::: Excerpted data

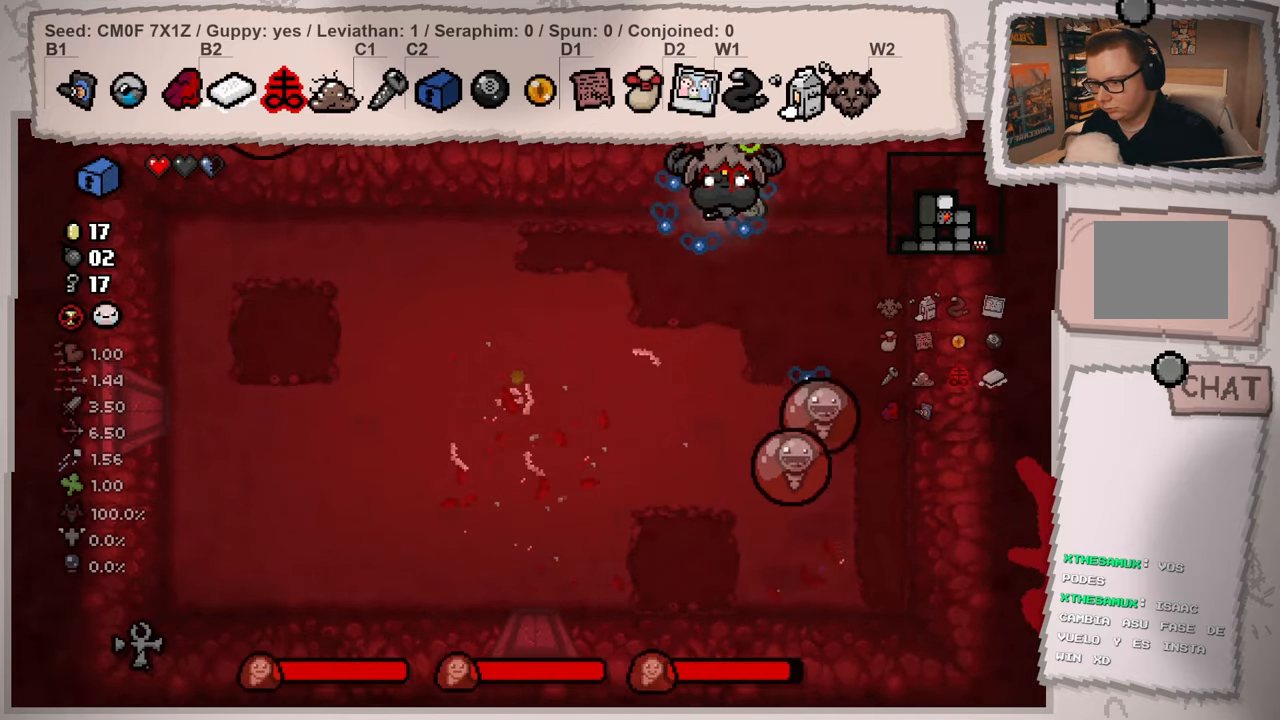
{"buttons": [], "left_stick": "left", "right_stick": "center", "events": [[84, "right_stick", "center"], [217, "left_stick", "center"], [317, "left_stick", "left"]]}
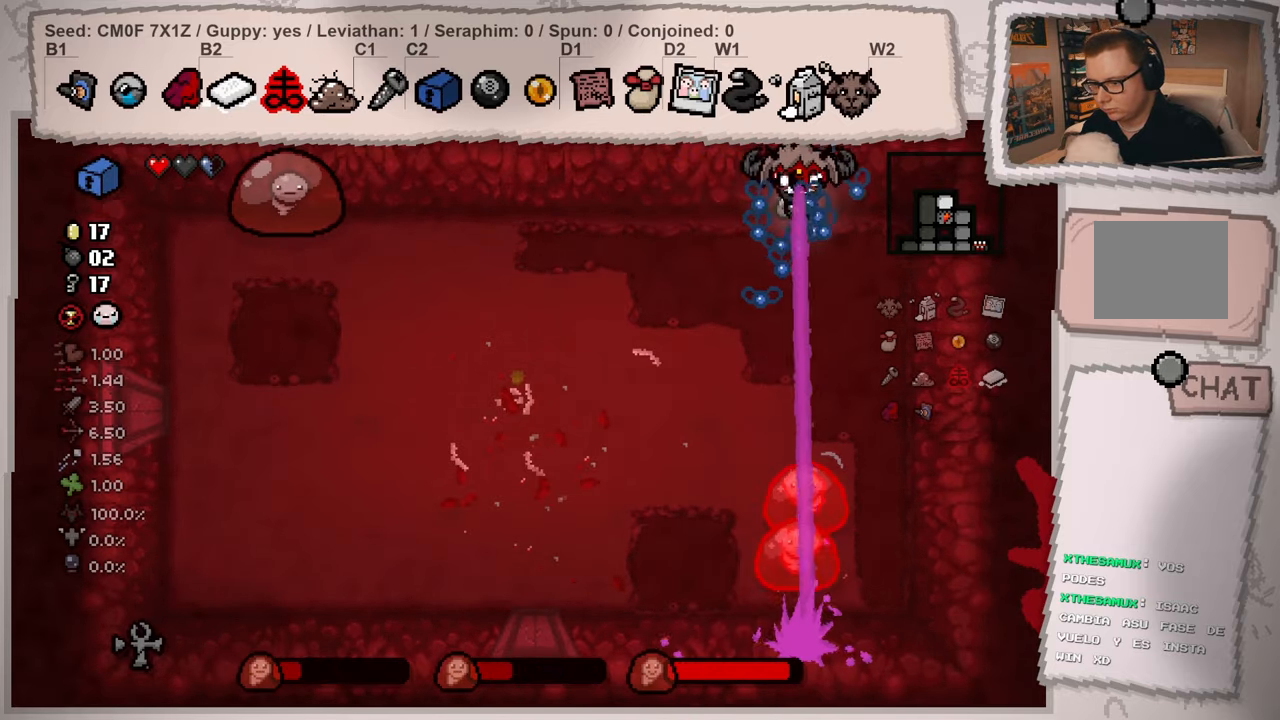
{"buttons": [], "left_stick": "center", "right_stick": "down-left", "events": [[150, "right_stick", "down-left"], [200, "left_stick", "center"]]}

::::::
::: Excerpted data

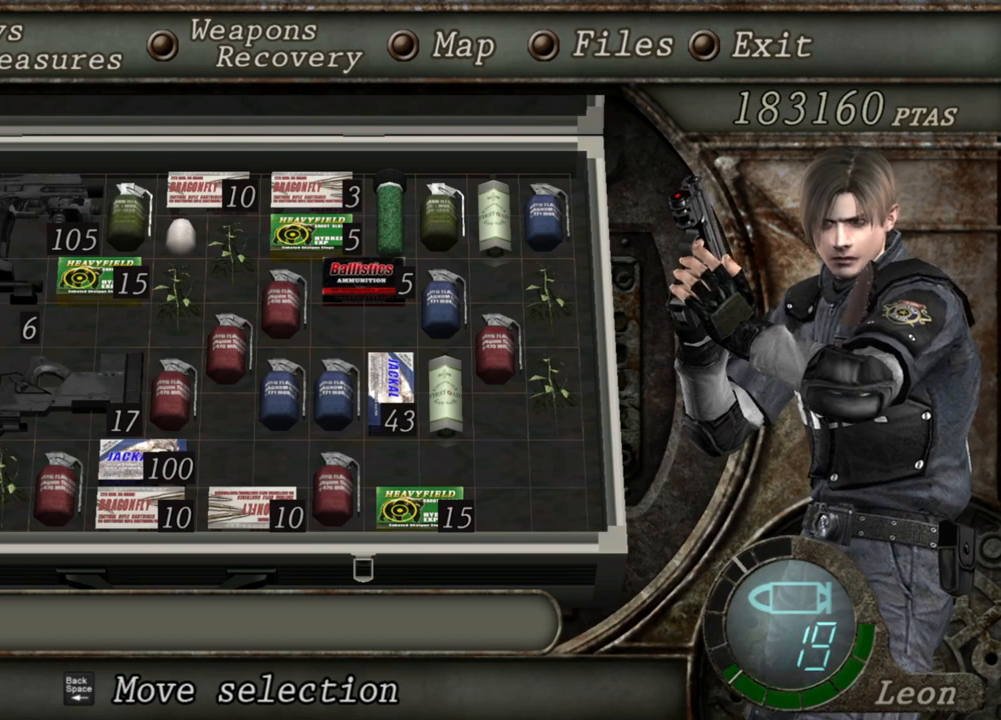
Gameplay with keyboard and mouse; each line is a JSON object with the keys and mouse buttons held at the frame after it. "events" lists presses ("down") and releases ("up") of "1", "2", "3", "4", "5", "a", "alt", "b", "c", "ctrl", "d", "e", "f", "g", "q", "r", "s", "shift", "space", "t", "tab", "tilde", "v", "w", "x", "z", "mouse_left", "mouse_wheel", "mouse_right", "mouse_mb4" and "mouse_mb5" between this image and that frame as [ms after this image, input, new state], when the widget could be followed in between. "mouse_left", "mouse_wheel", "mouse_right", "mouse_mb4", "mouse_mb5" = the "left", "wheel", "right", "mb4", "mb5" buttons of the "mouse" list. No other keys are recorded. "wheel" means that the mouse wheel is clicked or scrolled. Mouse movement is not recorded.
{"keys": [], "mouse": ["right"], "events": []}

::::::

## [Exercise]
Only the number is wanted: how many lines in the entries above contain the string "left"?

## [Written response]
3